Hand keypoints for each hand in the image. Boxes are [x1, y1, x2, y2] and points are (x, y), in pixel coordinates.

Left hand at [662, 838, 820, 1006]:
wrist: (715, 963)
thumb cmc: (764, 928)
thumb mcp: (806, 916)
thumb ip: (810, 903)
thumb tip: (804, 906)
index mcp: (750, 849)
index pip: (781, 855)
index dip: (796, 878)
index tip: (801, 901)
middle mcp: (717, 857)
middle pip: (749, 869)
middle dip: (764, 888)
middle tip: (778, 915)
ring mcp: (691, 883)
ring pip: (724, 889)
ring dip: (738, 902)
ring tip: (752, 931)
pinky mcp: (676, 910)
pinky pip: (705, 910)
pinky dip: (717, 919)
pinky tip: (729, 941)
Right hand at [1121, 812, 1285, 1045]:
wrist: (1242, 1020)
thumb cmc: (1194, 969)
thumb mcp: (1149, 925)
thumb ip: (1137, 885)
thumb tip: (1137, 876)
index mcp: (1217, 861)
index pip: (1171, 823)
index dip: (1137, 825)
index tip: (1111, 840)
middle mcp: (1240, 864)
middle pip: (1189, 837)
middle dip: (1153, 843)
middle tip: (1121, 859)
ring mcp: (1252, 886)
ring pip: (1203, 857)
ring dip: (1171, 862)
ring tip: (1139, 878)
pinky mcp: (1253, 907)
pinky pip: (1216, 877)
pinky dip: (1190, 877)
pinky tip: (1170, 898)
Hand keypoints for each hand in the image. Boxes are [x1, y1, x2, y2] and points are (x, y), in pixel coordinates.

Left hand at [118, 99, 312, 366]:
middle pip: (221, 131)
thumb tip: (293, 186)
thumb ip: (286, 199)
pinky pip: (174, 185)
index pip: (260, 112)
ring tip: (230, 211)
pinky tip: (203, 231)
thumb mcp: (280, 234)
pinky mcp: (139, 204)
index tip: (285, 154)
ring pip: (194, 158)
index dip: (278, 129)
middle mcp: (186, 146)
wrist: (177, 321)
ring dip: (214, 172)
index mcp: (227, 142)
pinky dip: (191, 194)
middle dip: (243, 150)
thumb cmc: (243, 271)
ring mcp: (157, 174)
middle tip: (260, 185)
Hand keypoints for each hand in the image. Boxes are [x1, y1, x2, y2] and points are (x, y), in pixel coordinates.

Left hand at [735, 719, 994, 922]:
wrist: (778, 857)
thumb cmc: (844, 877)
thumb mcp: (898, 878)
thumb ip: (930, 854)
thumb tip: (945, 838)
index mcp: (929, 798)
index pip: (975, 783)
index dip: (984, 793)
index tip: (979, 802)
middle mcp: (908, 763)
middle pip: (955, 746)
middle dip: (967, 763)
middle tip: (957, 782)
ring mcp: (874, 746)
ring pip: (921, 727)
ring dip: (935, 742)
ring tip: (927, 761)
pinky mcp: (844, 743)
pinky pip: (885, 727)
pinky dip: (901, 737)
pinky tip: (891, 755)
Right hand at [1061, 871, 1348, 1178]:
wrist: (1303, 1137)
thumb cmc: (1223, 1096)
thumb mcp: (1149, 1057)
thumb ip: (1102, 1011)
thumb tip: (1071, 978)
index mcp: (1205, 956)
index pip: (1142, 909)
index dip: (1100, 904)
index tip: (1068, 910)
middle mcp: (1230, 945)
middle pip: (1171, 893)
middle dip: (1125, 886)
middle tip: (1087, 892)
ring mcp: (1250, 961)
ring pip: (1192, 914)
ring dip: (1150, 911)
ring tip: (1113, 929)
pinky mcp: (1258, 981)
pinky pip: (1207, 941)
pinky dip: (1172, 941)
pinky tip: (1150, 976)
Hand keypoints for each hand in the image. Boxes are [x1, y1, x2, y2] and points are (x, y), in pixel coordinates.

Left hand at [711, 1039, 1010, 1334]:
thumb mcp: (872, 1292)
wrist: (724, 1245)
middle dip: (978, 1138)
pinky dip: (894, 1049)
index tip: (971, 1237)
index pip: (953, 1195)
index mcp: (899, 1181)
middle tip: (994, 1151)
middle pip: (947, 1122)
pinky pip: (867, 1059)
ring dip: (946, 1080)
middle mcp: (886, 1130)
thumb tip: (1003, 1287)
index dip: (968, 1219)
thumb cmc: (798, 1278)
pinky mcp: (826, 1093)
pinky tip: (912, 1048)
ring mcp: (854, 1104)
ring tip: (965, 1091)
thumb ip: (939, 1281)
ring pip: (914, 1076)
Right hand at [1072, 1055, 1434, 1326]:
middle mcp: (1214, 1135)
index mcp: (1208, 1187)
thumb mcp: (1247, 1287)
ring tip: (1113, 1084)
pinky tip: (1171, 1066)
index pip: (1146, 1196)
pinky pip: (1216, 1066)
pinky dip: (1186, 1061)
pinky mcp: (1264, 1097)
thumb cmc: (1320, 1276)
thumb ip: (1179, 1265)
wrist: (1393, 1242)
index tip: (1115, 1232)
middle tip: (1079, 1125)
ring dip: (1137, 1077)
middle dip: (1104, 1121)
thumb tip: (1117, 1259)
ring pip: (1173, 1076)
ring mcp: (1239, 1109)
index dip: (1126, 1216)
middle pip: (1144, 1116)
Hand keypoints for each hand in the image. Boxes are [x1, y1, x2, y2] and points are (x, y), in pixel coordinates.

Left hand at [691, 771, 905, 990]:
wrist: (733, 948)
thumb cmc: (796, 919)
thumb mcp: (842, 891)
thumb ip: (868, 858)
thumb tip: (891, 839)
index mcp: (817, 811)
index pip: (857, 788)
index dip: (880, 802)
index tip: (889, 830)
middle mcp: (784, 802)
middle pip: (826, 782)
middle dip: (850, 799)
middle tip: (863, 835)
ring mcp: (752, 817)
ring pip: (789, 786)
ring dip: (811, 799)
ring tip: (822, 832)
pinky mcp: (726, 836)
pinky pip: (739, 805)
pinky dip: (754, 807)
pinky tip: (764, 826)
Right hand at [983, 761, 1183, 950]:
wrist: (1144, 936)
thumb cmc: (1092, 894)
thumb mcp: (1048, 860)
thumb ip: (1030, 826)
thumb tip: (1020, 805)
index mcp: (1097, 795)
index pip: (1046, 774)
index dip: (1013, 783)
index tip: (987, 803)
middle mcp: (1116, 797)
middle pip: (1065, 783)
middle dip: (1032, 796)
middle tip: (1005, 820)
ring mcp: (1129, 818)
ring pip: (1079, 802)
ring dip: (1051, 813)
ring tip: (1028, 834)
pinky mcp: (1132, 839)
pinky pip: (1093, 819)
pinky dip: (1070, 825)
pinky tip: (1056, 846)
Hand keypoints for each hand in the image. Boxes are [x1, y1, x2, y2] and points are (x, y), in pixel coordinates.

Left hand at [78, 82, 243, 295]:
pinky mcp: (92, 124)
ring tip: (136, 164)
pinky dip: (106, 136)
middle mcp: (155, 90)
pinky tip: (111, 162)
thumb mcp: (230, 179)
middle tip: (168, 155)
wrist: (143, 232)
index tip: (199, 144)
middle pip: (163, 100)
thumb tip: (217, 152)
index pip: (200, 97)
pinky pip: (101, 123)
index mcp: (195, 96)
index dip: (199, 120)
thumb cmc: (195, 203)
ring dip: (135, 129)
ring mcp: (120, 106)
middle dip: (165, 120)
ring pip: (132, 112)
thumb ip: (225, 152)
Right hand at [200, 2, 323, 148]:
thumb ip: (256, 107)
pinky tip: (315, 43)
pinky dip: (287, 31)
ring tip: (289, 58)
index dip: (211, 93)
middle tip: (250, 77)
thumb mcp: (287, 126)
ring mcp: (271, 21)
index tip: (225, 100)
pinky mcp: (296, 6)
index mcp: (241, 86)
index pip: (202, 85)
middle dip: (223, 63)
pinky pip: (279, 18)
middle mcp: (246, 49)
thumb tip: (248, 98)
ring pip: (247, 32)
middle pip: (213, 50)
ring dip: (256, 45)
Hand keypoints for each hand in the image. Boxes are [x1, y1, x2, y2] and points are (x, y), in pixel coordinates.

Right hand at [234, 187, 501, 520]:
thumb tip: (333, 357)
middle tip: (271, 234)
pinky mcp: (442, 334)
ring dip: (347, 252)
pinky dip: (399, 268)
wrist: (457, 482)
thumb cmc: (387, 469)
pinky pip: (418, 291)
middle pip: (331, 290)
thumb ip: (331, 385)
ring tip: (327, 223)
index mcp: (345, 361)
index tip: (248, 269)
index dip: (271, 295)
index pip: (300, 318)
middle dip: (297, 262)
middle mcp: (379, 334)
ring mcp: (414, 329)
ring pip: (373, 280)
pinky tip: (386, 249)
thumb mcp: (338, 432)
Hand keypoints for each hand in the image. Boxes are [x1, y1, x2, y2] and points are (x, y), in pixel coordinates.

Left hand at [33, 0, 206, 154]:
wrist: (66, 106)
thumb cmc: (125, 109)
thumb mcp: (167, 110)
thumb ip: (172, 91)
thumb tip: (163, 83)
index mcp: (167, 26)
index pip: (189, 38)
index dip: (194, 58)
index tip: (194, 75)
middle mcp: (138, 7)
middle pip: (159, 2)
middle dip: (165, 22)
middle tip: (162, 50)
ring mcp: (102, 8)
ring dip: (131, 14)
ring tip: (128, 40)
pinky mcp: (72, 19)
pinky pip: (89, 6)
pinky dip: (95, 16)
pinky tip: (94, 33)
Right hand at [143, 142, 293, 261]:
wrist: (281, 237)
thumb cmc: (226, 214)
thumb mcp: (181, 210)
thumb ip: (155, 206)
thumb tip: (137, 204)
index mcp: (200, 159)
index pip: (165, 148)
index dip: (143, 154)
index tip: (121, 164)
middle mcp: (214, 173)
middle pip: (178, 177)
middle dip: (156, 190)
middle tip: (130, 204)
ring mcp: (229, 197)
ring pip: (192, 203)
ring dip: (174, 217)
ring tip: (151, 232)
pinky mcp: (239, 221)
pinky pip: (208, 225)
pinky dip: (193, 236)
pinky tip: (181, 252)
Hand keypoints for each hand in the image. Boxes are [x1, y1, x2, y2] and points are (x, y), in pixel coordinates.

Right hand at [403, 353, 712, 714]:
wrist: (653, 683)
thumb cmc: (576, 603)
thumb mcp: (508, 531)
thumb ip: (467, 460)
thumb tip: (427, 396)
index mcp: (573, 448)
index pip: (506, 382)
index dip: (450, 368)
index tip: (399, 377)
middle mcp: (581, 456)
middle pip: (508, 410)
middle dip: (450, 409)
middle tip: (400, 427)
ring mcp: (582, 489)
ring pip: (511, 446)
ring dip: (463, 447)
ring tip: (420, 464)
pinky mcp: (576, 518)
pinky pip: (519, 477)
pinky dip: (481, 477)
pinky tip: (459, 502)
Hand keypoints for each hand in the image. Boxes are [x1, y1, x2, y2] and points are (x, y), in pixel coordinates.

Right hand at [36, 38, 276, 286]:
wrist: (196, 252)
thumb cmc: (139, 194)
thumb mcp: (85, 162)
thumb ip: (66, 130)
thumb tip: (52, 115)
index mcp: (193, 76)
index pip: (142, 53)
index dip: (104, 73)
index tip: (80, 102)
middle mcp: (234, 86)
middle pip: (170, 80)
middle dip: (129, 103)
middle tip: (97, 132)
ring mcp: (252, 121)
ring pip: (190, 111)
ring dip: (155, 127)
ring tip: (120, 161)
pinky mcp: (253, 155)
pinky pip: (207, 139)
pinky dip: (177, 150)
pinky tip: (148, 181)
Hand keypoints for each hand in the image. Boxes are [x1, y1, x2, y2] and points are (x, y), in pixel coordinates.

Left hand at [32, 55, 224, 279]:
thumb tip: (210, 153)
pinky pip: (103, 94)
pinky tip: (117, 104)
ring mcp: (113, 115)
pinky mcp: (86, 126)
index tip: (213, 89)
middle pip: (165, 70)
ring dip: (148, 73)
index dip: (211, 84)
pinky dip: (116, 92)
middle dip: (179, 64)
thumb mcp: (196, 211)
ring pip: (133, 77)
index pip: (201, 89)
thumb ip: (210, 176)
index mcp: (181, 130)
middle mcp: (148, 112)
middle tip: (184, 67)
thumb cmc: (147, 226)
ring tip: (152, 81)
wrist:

________________________________________

EXERCISE:
Exact duplication is required for the lines above, from the line that contains "thumb cmc: (1223, 1096)" to the line that contains "middle dip: (1125, 886)", inclusive; omit all others.

SOLUTION FOR THIS EXERCISE:
thumb cmc: (1223, 1096)
thumb mcp: (1149, 1057)
thumb ip: (1102, 1011)
thumb tip: (1071, 978)
index mcp: (1205, 956)
index pip: (1142, 909)
index dip: (1100, 904)
index tip: (1068, 910)
middle mcp: (1230, 945)
middle pip: (1171, 893)
middle dip: (1125, 886)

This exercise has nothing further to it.